WHAT THE EXERCISE ASKS. Return every line of the data below that contains the word "values". Treat uppercase and lowercase letters as different.

THE DATA.
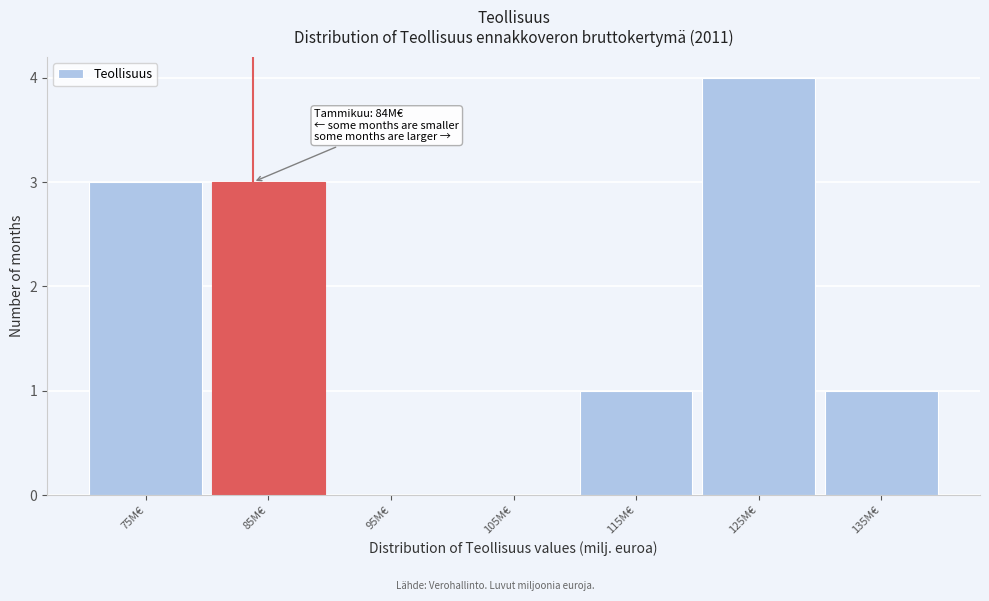

Which range on the x-axis has the tallest bar?

120 to 130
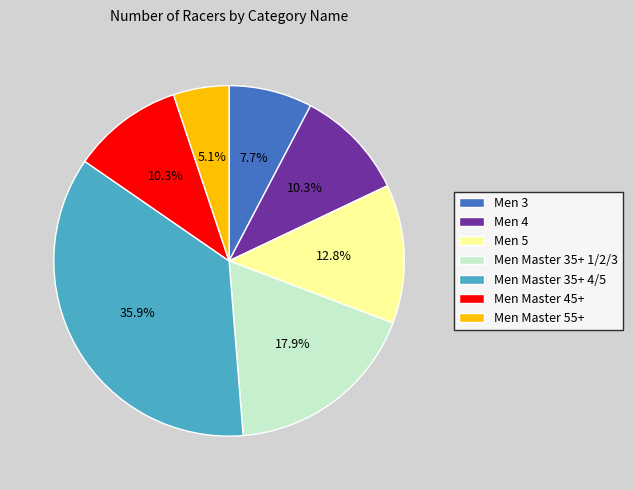

Between Men Master 55+ and Men 4, which is larger?

Men 4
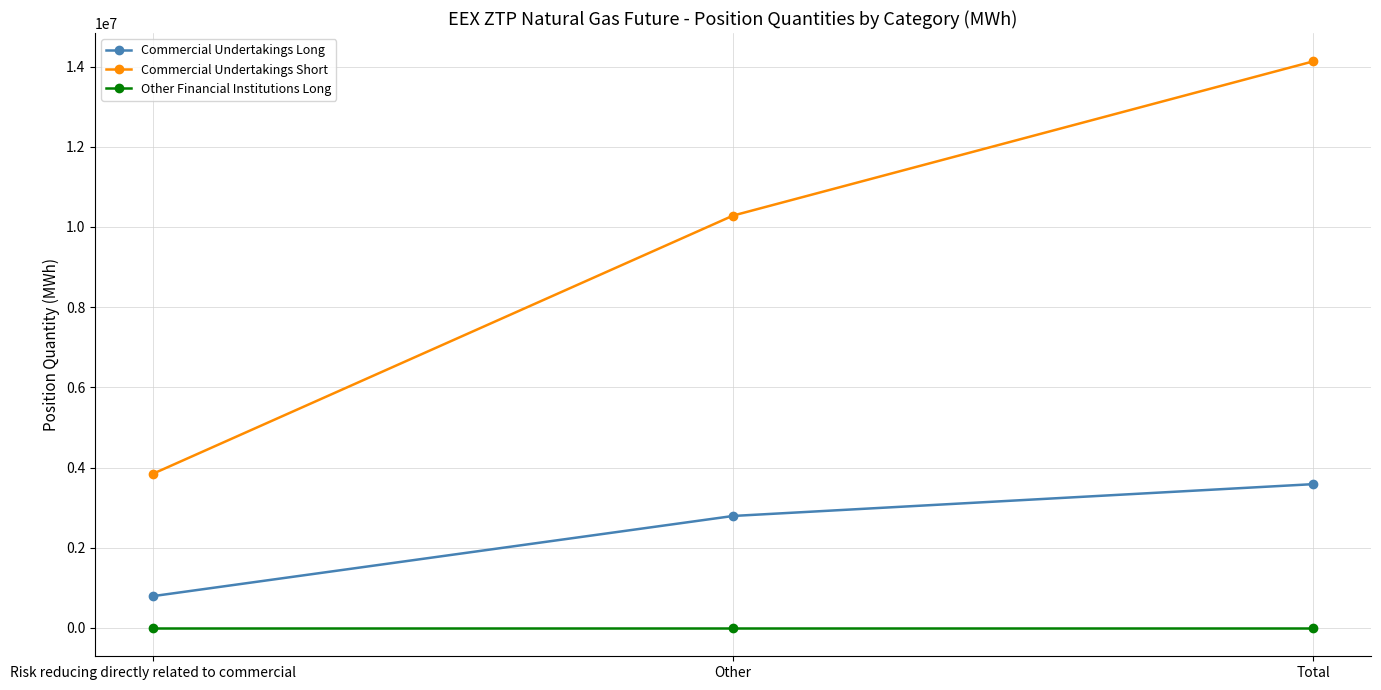

What is the spread (max minus min) of values at Risk reducing directly related to commercial?

3846122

ANSWER TO THIS TASK.
What is the spread (max minus min) of values at Risk reducing directly related to commercial?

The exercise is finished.